Columbus Stand Up offers free rides to vaccination sites

Since February, a grassroots group of dispatchers and drivers has provided 250 rides to citizens who need help getting to Central Ohio vaccination sites

Joel Oliphint
Columbus Alive
Columbus Stand Up's volunteer drivers give free rides to vaccination sites

Toward the end of last summer, Morgan Harper began reflecting on everything she had learned during the early stages of the pandemic, which also coincided with her 2020 campaign to unseat Democratic incumbent Joyce Beatty in Ohio’s Third Congressional district. Those reflections motivated Harper to launch Columbus Stand Up, which focuses on three things: direct service, grassroots organizing and accountability in the political system.  

As the pandemic raged on, Stand Up distributed more than 20,000 masks to help protect the community against the spread of COVID-19. Leading up to the November election, Harper and others also initiated a ride-share program to get voters to the polls. “We knew one of the biggest needs at that point was for people to vote, and we knew that there are a lot of transit challenges,” Harper said in a recent Zoom call with others from Columbus Stand Up. “It was very ad hoc, but it worked.” 

More:Congressional hopeful Morgan Harper on reshaping the city that shaped her

Looking ahead to 2021, the group hit the reset button and again asked itself similar questions: “What are we hearing in the community? What are the biggest needs? How can we be of service?” 
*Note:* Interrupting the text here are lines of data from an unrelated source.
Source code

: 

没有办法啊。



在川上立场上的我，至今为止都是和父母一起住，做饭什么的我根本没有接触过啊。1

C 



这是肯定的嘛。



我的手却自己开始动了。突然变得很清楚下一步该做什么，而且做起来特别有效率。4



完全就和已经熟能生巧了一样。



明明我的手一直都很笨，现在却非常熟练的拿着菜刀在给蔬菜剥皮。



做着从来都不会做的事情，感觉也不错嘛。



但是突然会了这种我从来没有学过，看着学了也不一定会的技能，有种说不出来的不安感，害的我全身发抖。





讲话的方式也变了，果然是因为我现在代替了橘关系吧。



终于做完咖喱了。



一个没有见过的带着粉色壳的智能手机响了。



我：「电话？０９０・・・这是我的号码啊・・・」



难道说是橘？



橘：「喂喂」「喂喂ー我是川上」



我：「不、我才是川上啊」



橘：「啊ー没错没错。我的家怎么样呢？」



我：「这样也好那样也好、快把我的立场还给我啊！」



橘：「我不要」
They knew that vaccines were on the way, but the same transportation challenges still existed for many local residents. What if Columbus Stand Up could use its ride-share program to help people get vaccinated? To do so, though, they’d have to figure out how to scale and refine the initiative. The complexity would require more than a spreadsheet.  

Martin Davis

Martin Davis, a tech-savvy volunteer who participated in the fall ride-share program, got to work on the issue, eventually creating an open-source version of a program similar to those used by Uber and Lyft, which enables a group of volunteer dispatchers to coordinate between riders and volunteer drivers. “As a dispatcher, it's really hard to figure out which drivers are available on a Tuesday at 10 a.m. to be able to take this ride, and which one is the best driver to take,” Davis said. “But we can pull the data ...  and see the 20 drivers that are available during this time window, then sort them by the shortest driving time.” 

Columbus Stand Up now has a team of six dispatchers and about 60 drivers who have coordinated around 250 free rides to roughly 25 Central Ohio vaccine sites since mid-February (the Schottenstein Center and the Celeste Center are the most popular sites). Each time, a volunteer driver picks up the rider, takes them to the site, waits with them, then drives the person back home. If a driver isn’t available, Columbus Stand Up has partnered with COTA to provide backup rides with a free taxi-style service. (Click here if you need a ride.
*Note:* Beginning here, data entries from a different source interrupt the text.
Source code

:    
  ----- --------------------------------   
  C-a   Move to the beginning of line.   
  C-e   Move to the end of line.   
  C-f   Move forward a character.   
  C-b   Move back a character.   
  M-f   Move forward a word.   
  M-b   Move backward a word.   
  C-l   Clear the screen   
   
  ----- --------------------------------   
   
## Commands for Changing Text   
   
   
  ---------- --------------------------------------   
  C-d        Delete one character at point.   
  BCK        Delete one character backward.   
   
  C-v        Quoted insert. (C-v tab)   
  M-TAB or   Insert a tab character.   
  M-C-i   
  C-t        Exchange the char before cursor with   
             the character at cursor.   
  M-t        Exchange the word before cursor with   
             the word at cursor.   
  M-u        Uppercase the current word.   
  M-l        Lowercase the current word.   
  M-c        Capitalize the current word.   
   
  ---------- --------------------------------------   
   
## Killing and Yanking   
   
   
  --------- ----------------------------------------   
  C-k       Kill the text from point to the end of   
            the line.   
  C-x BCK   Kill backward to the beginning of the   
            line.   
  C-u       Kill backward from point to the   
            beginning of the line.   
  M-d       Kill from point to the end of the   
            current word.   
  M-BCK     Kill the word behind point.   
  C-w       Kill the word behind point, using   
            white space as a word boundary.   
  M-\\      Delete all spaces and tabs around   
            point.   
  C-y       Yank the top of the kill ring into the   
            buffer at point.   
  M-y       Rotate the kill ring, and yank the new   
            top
The group has also been collecting demographic data on community members requesting rides. “Fifty percent of our rides requested are from folks that are 55 and older, 40 percent identify as Black or African American and a quarter have special mobility needs,” said dispatch coordinator Maria Vrcek. (COTA provides all of the rides that require the use of a wheelchair.) 

Maria Vrcek

“Most important to me is that demographic data — who we're actually able to reach,” Harper said. “There’s been a lot of commentary about how we have access issues for people getting vaccinated. So the fact, for example, that 40 percent of the people who have used our program identify as Black or African American, when we have a [Black] population that's at 20 percent in Franklin County, and when we have 5 percent statewide of Black folks who have gotten their first dose of the vaccine, to me that is proof of concept, an absolute success and why we need grassroots programs like this.” 

In addition to the rides, dispatchers like Vrcek can become a personal point of connection for those who may have anxieties about getting vaccinated. “I speak to these folks all day long, and sometimes I speak to folks who are really emotional. They're really excited to get the vaccine, or sometimes they're really nervous to get the vaccine,” Vrcek said. “I've had a couple of calls where someone is calling in to check that their ride is scheduled, but they're actually just calling in because they want me to tell them that they're going to be OK and that they're doing the right thing. ... I'm not a medical professional, so I didn't provide any medical advice, but I spoke from my own experience and said that I had had both of the vaccinations, and that it’s really just about keeping people safe and showing people that you care.” 

“When people have even a small barrier to doing any task, it can be derailing in terms of the completion of that task,” Harper said. “Being a live human resource in this tech-dominated world can help guide people through this process.” 

Masako Rhizor (left) and Morgan Harper

Columbus Stand Up’s biggest need is for volunteer drivers who are available on weekdays during regular business hours. The group also plans to provide its ramped-up ride-share program in future elections.  

"We're stepping up to fill this gap because we have to. But in an ideal world, we'd have public policy that is also striving to meet the needs of people in our community,” Harper said. “We can only accomplish so much. The way to totally scale this is by having a functioning and robust public transportation system across the state and across the country.”